ABOUT THIS TASK |
The required output is all lines below that contain the word "connection".

____

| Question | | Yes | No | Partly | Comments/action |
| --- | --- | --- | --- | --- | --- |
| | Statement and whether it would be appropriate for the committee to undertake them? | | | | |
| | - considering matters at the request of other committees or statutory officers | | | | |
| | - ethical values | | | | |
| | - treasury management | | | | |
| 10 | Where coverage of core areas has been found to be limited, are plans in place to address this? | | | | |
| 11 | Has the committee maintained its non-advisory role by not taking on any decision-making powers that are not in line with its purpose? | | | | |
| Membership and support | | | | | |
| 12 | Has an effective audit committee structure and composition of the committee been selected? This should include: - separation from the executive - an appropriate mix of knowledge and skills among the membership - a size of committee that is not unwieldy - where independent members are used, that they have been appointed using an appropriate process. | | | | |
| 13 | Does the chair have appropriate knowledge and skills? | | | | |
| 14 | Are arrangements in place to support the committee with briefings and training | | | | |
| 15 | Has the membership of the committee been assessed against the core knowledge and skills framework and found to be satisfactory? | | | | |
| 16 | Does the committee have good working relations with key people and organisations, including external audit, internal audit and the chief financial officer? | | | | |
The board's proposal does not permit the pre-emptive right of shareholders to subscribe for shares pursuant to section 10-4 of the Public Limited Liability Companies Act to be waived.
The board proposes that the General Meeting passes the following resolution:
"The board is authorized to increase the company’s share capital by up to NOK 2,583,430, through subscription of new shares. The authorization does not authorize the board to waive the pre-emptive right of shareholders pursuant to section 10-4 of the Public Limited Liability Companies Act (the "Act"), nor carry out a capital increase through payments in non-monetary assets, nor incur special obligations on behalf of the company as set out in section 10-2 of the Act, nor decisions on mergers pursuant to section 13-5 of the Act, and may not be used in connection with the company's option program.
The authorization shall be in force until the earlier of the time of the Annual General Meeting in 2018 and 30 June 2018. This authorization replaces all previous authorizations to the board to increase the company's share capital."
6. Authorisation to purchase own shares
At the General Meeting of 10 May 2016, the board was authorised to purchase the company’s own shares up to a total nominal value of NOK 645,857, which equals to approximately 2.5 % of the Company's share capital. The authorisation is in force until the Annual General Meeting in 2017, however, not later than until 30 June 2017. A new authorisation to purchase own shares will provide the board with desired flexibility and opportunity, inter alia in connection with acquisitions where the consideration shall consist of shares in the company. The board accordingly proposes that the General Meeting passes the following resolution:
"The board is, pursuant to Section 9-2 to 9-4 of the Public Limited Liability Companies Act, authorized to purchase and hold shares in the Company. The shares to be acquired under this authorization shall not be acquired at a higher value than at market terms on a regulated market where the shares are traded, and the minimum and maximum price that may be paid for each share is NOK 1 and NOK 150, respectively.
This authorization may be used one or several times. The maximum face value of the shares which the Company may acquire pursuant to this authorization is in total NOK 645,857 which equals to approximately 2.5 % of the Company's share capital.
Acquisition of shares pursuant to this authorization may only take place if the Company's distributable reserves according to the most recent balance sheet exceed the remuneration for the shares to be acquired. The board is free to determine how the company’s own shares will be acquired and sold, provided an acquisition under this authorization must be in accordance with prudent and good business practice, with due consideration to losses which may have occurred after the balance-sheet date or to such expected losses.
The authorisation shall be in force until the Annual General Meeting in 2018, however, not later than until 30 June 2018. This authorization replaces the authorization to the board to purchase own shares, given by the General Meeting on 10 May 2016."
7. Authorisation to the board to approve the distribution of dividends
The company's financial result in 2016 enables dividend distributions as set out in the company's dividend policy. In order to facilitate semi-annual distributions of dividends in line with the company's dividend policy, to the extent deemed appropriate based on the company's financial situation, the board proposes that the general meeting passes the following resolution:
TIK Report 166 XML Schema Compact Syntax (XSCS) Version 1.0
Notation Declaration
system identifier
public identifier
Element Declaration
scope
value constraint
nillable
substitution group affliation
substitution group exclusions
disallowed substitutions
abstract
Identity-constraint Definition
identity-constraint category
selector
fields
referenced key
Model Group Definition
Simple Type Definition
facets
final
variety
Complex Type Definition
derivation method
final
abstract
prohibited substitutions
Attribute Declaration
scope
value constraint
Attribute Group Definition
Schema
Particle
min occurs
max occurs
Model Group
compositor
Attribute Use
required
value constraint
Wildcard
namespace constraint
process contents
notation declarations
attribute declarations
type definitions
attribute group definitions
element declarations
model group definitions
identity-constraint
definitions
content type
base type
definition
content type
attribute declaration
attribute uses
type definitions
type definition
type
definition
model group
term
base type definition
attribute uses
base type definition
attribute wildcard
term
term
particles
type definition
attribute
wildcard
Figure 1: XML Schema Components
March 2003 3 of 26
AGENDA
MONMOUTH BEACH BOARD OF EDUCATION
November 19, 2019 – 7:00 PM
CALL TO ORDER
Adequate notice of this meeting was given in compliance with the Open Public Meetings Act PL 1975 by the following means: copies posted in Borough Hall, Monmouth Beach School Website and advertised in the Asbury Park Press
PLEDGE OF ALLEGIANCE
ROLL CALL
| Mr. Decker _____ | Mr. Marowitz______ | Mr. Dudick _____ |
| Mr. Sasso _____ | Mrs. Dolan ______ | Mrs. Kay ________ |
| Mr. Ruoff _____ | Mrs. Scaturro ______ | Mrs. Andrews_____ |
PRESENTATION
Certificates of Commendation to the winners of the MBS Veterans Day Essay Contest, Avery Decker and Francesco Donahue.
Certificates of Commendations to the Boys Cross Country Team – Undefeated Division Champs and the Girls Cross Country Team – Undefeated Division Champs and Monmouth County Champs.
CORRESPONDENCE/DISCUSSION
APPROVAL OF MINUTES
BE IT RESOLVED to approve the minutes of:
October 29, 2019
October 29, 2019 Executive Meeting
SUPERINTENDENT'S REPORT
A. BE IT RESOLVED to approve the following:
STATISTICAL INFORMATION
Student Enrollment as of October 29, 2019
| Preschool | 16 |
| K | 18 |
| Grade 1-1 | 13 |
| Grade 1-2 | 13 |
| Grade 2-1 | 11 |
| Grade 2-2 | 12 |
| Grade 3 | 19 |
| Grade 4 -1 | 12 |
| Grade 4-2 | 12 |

____

TASK SOLUTION |
"The board is authorized to increase the company’s share capital by up to NOK 2,583,430, through subscription of new shares. The authorization does not authorize the board to waive the pre-emptive right of shareholders pursuant to section 10-4 of the Public Limited Liability Companies Act (the "Act"), nor carry out a capital increase through payments in non-monetary assets, nor incur special obligations on behalf of the company as set out in section 10-2 of the Act, nor decisions on mergers pursuant to section 13-5 of the Act, and may not be used in connection with the company's option program.
At the General Meeting of 10 May 2016, the board was authorised to purchase the company’s own shares up to a total nominal value of NOK 645,857, which equals to approximately 2.5 % of the Company's share capital. The authorisation is in force until the Annual General Meeting in 2017, however, not later than until 30 June 2017. A new authorisation to purchase own shares will provide the board with desired flexibility and opportunity, inter alia in connection with acquisitions where the consideration shall consist of shares in the company. The board accordingly proposes that the General Meeting passes the following resolution:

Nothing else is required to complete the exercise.